Her way led her past the cottage of the woman of whom they had spoken. Depper's cottage, indeed, was the first in the row of which Dinah's was the last—a half-dozen two-roomed tenements, living-room below, bedroom above, standing with their backs to the road, from which they were divided by no garden, nor even so much as a narrow path. The lower window of the two allotted to each house was about four or five feet from the ground, and was of course the window of the living-room. Mrs Brome, as she passed that of the first house in the row, suddenly yielded to the impulse to stop and look within.
A small interior, with furniture much too big for it; a huge chest of drawers, of oak with brass fittings; a broken-down couch as big as a bed, covered with a dingy shawl, a man's greatcoat, a red flannel petticoat; a table cumbered with the remains of wretched meals never cleared away, and the poor cooking utensils of impoverished, shifty housekeeping.
The woman of whom they had been speaking stood with her back to the window. A stooping, drooping skeleton of a woman, who, with weak, shaking hands, kneaded some dough in which a few currants were stuck, before laying it on a black-looking baking tin.
"A fine time o' day to bake his fourses cake!" the woman outside commented, reaching on tiptoe, the better to look in at the window.
The tin having its complement of cakes, the sick woman essayed to carry it to the oven. But its weight was too much for her; it hung limply in her weak grasp; before the oven was reached the cakes were on the ragged carpet of the hearth.
"God in heaven!" ejaculated the woman looking in.
She watched while the poor woman within dropped on all-fours, feebly trying to gather up the cakes spreading themselves slowly over the dirty floor.
"If that don't make me sick!" said Dinah Brome to herself as she turned and went on her way.

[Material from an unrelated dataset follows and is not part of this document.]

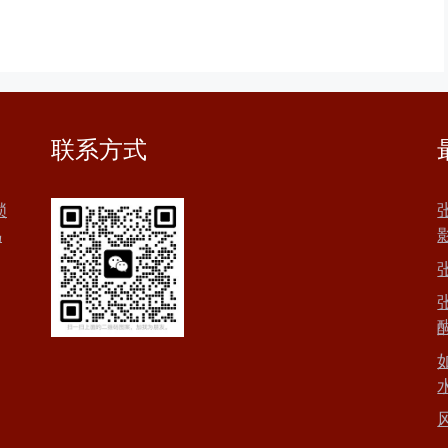
联系方式
锁
鸟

The cottage of Dinah Brome, distant from that of Depper's wife by a score or so of yards, was, in its domestic economy, as removed from it as the North Pole from the South. Small wonder that Depper—his name was William Kittle, a fact of which the neighbourhood made no practical use, which he himself only recalled with an effort—preferred to the dirt, untidiness and squalor of his own abode the spick-and-span cleanliness of Dinah Brome's. Small wonder that in this atmosphere of wholesomeness and comfort, he chose to spend the hours of the Sabbath during which the public-house was closed; and other hours. Small wonder, looking at the fine, capable figure of the woman, now bustling about with teapot and cups, he should esteem Mrs Brome personally above the slatternly skeleton at his own hearth.
Having made a cup of tea and cut a couple of slices of bread-and-butter, the owner of the fresh-scrubbed bricks, the fresh polished furniture, the dazzlingly white hearth, turned her back on her household gods, and, plate and cup in hands, betook herself, by way of the uneven bricked passage separating the row of houses from their rows of gardens at the back, to the house of the wife of Depper.